- _Records for processing_:
[Start of Attachment]

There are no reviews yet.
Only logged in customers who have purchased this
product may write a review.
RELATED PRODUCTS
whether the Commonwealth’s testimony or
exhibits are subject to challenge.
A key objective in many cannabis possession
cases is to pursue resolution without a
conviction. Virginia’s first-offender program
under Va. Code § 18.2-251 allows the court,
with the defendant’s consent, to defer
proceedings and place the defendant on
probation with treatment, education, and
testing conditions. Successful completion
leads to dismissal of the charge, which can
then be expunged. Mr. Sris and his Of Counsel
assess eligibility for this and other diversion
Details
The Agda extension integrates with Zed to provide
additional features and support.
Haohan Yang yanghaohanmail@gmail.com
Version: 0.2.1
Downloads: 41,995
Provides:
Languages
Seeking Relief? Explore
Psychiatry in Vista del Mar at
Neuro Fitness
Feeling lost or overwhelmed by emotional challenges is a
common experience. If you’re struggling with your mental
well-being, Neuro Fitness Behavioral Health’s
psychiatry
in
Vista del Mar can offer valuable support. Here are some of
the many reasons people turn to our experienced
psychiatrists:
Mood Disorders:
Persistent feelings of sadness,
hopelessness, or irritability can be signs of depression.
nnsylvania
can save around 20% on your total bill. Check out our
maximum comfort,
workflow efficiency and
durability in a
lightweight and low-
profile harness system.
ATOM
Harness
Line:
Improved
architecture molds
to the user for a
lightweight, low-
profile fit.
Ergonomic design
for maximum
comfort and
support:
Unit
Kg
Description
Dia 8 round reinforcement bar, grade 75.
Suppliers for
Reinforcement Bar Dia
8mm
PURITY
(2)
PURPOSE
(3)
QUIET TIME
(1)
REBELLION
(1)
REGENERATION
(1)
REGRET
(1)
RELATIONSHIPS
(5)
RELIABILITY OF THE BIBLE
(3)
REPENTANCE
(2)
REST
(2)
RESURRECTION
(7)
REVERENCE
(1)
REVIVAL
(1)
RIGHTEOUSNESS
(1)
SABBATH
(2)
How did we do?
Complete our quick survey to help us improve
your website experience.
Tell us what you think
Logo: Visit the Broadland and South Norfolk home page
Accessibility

[End of Attachment]

- _How to complete this task_:
Return every line of the data above word for word, keeping the same order and line breaks.

- _Output of the task_:
There are no reviews yet.
Only logged in customers who have purchased this
product may write a review.
RELATED PRODUCTS
whether the Commonwealth’s testimony or
exhibits are subject to challenge.
A key objective in many cannabis possession
cases is to pursue resolution without a
conviction. Virginia’s first-offender program
under Va. Code § 18.2-251 allows the court,
with the defendant’s consent, to defer
proceedings and place the defendant on
probation with treatment, education, and
testing conditions. Successful completion
leads to dismissal of the charge, which can
then be expunged. Mr. Sris and his Of Counsel
assess eligibility for this and other diversion
Details
The Agda extension integrates with Zed to provide
additional features and support.
Haohan Yang yanghaohanmail@gmail.com
Version: 0.2.1
Downloads: 41,995
Provides:
Languages
Seeking Relief? Explore
Psychiatry in Vista del Mar at
Neuro Fitness
Feeling lost or overwhelmed by emotional challenges is a
common experience. If you’re struggling with your mental
well-being, Neuro Fitness Behavioral Health’s
psychiatry
in
Vista del Mar can offer valuable support. Here are some of
the many reasons people turn to our experienced
psychiatrists:
Mood Disorders:
Persistent feelings of sadness,
hopelessness, or irritability can be signs of depression.
nnsylvania
can save around 20% on your total bill. Check out our
maximum comfort,
workflow efficiency and
durability in a
lightweight and low-
profile harness system.
ATOM
Harness
Line:
Improved
architecture molds
to the user for a
lightweight, low-
profile fit.
Ergonomic design
for maximum
comfort and
support:
Unit
Kg
Description
Dia 8 round reinforcement bar, grade 75.
Suppliers for
Reinforcement Bar Dia
8mm
PURITY
(2)
PURPOSE
(3)
QUIET TIME
(1)
REBELLION
(1)
REGENERATION
(1)
REGRET
(1)
RELATIONSHIPS
(5)
RELIABILITY OF THE BIBLE
(3)
REPENTANCE
(2)
REST
(2)
RESURRECTION
(7)
REVERENCE
(1)
REVIVAL
(1)
RIGHTEOUSNESS
(1)
SABBATH
(2)
How did we do?
Complete our quick survey to help us improve
your website experience.
Tell us what you think
Logo: Visit the Broadland and South Norfolk home page
Accessibility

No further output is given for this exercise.